I cut my hair last year. This spring, I cut it even shorter. But I am not happy with it.
When this happens, I get out a pair of scissors, thinking I can do a better job than my hairdresser. Which is laughable. Now I’m lopsided and asymmetrical.
Symmetry has always been important to me. I love teaching the “magic three” to emerging writers. “Isn’t it cool how you can include three parallel words, phrases, or sentences to give your writing rhythm?” I ask. They don’t usually share my enthusiasm.
I like the art on my walls to line up. And I hate my eyebrows, which don’t.
So this letterpress printing pushes me out of my comfort zone. Nothing is symmetrical, perfect, or even. The whole idea of this fascinates me since overall I’m not a detail person. I lose notes, don’t follow recipes, hate to clean, and often read over mistakes. But in a handful of ways, being even and perfect matters to me.

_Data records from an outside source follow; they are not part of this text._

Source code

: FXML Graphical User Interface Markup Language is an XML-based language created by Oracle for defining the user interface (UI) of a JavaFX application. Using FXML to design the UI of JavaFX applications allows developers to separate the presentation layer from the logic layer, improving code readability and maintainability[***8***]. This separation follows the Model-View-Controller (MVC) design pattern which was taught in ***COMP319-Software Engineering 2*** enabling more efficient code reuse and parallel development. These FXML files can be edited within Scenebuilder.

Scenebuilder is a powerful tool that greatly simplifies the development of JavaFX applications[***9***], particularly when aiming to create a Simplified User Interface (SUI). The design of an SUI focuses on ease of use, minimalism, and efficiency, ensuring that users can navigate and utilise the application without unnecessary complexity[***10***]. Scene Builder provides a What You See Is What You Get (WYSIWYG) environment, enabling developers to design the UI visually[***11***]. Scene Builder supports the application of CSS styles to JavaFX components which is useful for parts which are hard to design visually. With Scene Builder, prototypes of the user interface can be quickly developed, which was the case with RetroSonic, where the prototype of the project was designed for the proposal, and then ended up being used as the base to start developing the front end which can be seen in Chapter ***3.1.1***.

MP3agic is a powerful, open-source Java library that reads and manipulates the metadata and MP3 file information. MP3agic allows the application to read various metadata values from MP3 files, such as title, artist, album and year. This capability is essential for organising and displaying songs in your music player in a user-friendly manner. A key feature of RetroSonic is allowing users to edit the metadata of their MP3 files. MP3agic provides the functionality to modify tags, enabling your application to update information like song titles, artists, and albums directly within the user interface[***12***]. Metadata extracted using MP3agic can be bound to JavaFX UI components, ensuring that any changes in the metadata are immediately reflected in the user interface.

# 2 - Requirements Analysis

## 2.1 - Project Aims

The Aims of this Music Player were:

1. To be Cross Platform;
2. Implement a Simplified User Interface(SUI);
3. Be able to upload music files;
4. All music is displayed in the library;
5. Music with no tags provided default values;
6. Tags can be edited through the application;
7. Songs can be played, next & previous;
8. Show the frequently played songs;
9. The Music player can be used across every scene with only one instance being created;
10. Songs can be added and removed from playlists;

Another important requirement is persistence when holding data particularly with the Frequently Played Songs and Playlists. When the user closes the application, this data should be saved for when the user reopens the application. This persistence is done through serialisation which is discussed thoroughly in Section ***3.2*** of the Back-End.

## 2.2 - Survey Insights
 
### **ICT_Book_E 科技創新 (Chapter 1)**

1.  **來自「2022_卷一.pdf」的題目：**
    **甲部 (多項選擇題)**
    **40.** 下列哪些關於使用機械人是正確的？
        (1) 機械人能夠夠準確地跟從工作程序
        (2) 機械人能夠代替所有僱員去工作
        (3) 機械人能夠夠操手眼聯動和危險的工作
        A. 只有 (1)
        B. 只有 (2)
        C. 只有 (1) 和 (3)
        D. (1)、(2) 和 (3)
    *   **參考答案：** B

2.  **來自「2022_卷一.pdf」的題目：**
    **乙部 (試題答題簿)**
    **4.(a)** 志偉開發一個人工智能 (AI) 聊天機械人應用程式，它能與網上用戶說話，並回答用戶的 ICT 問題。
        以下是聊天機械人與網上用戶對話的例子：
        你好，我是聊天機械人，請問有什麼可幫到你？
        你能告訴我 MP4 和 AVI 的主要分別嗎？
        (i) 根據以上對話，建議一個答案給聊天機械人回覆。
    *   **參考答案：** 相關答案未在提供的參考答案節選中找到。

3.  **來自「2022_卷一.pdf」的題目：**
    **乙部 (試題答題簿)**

Recently, though, I’ve begun to enjoy the process of printing much more than the product. The rhythm of placing lines and lines of metal type back in the appropriate sections of the type case, letter by letter, size by size, becomes meditative work. Using tweezers to remove and replace an errant letter challenges me to breathe deeply and focus. Then, after all the tedious toiling, I ink card after card, waiting for the right mixture of ink and pressure from the roller. This is a small, tabletop proof press that produces one page at a time.
These days, I am delighted when I hold a finished product in my hand that shows the age of the type, the failings of the printer, and the love of the work. Imperfections in all its glory.
Now if I could only leave my hair alone.